QUOTED PASSAGE: Begin
Kenyan taxpayers lost more than Sh870 million in the botched Ministry of Petroleum’s plan to provide poor homes with cheaper cooking fuel, a new audit has shown.

The audit says taxpayers did not get value for money arising from shortcomings in the implementation of the Mwananchi Gas Project.

Under the plan, which was already piloted in Machakos and Kajiado counties, the government was expected to buy about one million new gas cylinders and cookers for distribution.

Poor households were to receive 6kg cooking gas cylinders and burners at a discounted price of Sh2,000, as opposed to the market cost of similar cylinder with cooking accessories which goes for about Sh5,000.

"The project has not attainted its intended purpose and further, value-for-money has not been obtained on expenditures totalling Sh870,339,283 incurred on the project as at June 30, 2018.
QUOTED PASSAGE: End
PROVIDED DATA: Begin
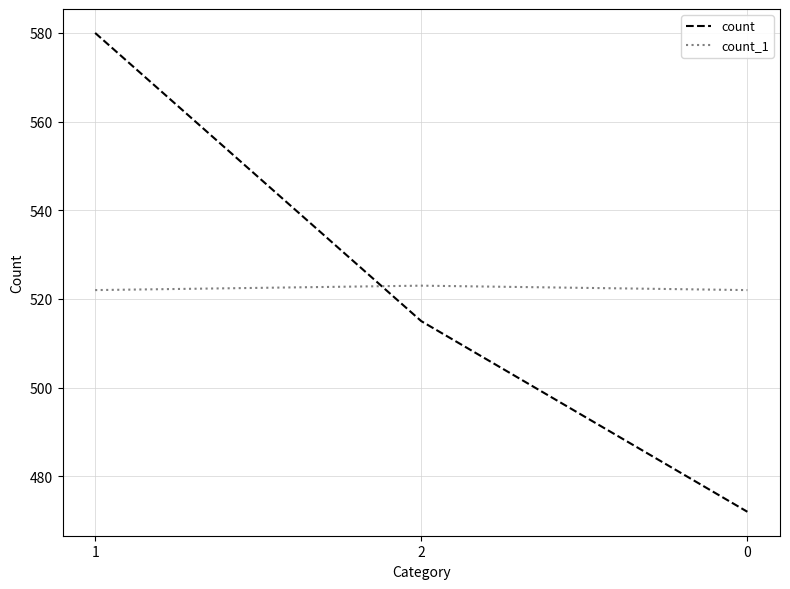

Count the number of categories in the chart.

3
PROVIDED DATA: End
PROBLEM TO WORK ON
Answer these from the Mwananchi Gas Project text above:
1. In which counties was the plan already piloted?
2. At what discounted price were poor households to receive the cylinders and burners?
3. What total expenditure on the project as at June 30, 2018 is given?

ANSWER TO THIS TASK
1. Machakos and Kajiado counties.
2. Sh2,000.
3. Sh870,339,283.